OptionDefaultPurpose
formats["markdown"]Output formats: markdown, html, rawHtml, screenshot
onlyMainContentfalseExtract only main content, skip nav/footer
includeTags[]HTML tags to include in extraction
excludeTags["script", "style"]HTML tags to exclude
waitFor0Milliseconds to wait before scraping
timeout30000Request timeout in milliseconds
allowBackwardLinksfalseFollow links to parent directories
allowExternalLinksfalseFollow external domain links
limit10000Maximum pages to crawl
maxDepthnullMaximum crawl depth from starting URL

Best practices

Optimize for LLM consumption by using onlyMainContent: true and markdown format to reduce token usage and improve context quality.

Handle rate limits gracefully by setting appropriate delays and using the async crawl methods for large jobs:

const job = await app.crawlUrl(url, { limit: 5000 });
// Poll job status instead of blocking

Use structured extraction for consistent data formats when building datasets:

const schema = { type: "object", properties: { /* your schema */ }};
await app.extractStructuredData(url, schema);

Implement proper error handling for failed scrapes and respect HTTP status codes:

try {
  const result = await app.scrapeUrl(url);
  if (!result.success) {
    console.error("Scrape failed:", result.error);
  }
} catch (error) {
  // Handle network/API errors
}

Cache strategically by tracking crawl jobs and avoiding re-crawling unchanged content within reasonable timeframes.

Filter paths efficiently using includePaths and excludePaths to focus on relevant content and avoid binary files or irrelevant sections.
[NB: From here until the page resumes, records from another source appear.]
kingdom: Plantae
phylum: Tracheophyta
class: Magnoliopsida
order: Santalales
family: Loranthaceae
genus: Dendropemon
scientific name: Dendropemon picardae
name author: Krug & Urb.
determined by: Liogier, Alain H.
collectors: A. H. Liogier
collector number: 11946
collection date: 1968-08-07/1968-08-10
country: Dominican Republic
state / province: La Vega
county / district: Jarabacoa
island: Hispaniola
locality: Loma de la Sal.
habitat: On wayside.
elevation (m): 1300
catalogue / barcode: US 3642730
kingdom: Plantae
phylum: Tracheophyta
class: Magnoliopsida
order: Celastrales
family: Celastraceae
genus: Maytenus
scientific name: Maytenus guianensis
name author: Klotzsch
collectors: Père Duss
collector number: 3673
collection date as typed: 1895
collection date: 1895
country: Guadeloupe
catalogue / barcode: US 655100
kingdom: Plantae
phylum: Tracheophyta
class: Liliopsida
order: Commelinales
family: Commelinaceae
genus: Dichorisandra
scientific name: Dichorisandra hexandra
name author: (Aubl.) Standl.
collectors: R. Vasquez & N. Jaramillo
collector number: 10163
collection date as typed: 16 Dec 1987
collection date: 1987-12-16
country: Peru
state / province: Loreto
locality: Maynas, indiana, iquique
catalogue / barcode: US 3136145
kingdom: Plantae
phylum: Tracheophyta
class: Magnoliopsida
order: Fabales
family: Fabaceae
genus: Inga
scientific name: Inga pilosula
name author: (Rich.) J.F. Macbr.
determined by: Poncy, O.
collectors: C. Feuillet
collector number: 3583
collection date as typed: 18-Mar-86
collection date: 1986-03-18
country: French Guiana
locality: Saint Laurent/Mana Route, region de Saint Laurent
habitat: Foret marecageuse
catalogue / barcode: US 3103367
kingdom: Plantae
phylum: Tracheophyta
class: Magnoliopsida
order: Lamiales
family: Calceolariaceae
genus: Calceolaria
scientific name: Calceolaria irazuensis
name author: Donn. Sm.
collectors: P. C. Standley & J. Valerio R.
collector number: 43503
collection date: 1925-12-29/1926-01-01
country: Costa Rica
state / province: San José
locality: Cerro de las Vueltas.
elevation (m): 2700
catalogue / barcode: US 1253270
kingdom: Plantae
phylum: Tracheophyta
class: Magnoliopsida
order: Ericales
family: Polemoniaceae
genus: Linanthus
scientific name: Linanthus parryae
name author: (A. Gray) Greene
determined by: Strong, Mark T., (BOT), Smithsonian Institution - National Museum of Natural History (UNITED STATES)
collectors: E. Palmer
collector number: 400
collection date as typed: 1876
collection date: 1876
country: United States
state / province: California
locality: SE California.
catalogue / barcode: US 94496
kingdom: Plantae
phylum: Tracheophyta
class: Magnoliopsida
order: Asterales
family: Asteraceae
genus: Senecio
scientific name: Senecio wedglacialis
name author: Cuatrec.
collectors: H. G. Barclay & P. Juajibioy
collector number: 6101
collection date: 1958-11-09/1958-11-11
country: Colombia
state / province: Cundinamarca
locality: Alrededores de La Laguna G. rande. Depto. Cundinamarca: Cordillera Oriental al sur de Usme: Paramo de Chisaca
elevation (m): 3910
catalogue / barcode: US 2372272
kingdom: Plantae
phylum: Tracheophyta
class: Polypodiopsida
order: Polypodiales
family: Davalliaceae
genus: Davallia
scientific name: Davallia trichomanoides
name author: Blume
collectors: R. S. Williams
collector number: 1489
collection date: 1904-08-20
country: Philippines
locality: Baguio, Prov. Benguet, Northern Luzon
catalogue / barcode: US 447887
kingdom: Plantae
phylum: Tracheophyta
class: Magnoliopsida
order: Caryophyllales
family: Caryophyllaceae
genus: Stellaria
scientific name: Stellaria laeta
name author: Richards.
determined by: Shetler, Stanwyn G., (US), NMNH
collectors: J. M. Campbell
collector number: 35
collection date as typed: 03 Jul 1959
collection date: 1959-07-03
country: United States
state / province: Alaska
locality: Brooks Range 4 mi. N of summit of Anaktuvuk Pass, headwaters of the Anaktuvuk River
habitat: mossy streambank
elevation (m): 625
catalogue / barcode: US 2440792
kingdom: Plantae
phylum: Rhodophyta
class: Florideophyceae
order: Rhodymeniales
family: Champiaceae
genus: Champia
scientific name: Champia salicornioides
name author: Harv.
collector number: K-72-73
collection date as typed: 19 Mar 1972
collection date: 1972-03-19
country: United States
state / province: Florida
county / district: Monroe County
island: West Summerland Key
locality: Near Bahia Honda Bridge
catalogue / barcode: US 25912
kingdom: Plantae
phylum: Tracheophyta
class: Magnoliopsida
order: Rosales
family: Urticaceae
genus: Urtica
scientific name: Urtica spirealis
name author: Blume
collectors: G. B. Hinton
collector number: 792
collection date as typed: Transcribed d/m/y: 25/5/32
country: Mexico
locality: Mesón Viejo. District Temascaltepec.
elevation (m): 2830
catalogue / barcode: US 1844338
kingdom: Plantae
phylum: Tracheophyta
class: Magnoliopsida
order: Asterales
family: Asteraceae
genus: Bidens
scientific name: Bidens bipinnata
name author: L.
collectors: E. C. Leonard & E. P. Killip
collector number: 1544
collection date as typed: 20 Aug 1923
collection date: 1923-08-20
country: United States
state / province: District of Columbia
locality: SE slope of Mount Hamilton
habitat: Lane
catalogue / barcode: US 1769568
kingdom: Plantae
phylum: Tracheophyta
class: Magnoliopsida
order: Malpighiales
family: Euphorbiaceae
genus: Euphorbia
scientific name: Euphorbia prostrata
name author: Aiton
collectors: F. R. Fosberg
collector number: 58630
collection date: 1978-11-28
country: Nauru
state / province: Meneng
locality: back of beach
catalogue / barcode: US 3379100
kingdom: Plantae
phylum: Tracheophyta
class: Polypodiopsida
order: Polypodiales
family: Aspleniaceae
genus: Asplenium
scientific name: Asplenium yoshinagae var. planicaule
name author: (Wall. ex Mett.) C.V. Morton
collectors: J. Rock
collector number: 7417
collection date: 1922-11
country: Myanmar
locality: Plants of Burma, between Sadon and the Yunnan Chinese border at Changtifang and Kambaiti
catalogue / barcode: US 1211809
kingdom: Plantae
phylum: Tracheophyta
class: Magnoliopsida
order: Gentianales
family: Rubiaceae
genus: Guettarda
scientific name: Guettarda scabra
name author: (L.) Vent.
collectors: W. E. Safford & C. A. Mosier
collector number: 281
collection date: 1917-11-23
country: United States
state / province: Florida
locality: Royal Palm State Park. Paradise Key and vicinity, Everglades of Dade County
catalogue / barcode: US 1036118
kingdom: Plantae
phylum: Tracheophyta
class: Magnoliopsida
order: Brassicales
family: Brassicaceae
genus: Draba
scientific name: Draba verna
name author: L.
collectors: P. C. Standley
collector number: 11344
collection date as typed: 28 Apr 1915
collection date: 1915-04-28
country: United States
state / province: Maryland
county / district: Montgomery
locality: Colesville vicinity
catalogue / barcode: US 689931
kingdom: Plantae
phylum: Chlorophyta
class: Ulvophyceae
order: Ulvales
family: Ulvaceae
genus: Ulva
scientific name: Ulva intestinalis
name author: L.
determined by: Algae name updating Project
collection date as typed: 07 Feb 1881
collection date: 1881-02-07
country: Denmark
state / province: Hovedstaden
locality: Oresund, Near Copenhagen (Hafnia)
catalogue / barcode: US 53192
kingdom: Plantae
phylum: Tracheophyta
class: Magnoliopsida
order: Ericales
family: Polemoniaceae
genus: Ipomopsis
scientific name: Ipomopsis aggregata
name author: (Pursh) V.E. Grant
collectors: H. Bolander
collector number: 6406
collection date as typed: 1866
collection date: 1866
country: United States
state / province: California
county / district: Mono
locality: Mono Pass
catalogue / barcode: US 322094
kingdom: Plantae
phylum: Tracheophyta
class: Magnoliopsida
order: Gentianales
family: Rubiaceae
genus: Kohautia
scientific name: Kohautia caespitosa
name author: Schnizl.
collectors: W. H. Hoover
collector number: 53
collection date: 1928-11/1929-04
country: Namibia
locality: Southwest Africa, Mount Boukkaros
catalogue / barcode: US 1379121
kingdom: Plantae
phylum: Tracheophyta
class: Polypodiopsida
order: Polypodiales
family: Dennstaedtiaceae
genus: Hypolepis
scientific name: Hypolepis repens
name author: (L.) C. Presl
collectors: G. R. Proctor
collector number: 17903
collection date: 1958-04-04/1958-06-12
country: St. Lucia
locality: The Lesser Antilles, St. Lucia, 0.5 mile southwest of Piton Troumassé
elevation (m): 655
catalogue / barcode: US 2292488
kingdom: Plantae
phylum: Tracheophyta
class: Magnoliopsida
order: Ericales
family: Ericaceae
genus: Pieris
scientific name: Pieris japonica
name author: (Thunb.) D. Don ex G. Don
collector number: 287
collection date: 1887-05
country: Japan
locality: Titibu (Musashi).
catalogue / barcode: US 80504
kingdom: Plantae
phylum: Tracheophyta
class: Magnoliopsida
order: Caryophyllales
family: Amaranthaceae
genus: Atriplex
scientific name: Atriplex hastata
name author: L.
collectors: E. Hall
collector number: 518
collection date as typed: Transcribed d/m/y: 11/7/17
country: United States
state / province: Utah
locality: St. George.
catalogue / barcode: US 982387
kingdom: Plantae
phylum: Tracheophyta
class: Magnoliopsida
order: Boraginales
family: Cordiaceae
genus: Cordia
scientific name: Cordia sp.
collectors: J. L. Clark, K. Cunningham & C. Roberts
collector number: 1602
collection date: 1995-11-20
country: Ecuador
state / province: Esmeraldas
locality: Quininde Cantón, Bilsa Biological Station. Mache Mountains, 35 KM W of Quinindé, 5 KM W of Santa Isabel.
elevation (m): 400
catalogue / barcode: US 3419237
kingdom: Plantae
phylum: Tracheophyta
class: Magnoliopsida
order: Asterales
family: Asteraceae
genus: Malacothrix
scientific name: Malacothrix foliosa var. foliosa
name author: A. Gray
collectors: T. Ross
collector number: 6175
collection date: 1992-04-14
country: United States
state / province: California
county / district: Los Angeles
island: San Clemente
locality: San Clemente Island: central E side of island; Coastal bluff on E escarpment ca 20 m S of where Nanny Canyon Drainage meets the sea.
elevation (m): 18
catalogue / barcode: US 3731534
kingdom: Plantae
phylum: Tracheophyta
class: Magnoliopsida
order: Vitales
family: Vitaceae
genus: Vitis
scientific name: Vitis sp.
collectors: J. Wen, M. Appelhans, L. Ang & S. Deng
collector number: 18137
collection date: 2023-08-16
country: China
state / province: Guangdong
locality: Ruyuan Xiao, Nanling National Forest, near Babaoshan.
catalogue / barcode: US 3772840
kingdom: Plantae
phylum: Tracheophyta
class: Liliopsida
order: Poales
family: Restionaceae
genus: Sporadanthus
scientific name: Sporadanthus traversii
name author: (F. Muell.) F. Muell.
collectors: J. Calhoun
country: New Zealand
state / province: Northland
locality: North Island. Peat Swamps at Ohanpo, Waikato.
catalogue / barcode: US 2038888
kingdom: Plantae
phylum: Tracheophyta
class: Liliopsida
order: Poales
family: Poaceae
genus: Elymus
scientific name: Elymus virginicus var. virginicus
Gotchas and common mistakes

Credits are consumed even for failed requests when using advanced features. Monitor your usage through the dashboard.

Social media platforms are not supported - Firecrawl focuses on business websites, documentation, and public web content, not social platforms.

Robots.txt is respected by default - if crawling returns fewer pages than expected, check the target site's robots.txt file. Firecrawl identifies as 'FirecrawlAgent'.

JavaScript rendering adds latency - while Firecrawl handles JS automatically, complex SPAs may need explicit waitFor values or actions to ensure full content loading.

Crawl depth can explode quickly - a site with many cross-links can consume credits rapidly. Use maxDepth and limit parameters to control scope.

Format combinations affect performance - requesting multiple formats (markdown + html + screenshot) increases processing time and credit usage.

Actions are billed regardless of outcome - interactive scraping with actions consumes credits even if the scrape ultimately fails.

Rate limiting is per-account - multiple concurrent crawls share the same rate limits. Stagger large crawling jobs.

Async crawls require polling - crawlUrl() returns immediately with a job ID. Use crawlUrlAndWait() for synchronous behavior or implement status polling.

External links are blocked by default - enable allowExternalLinks: true only if you need to follow links outside the starting domain.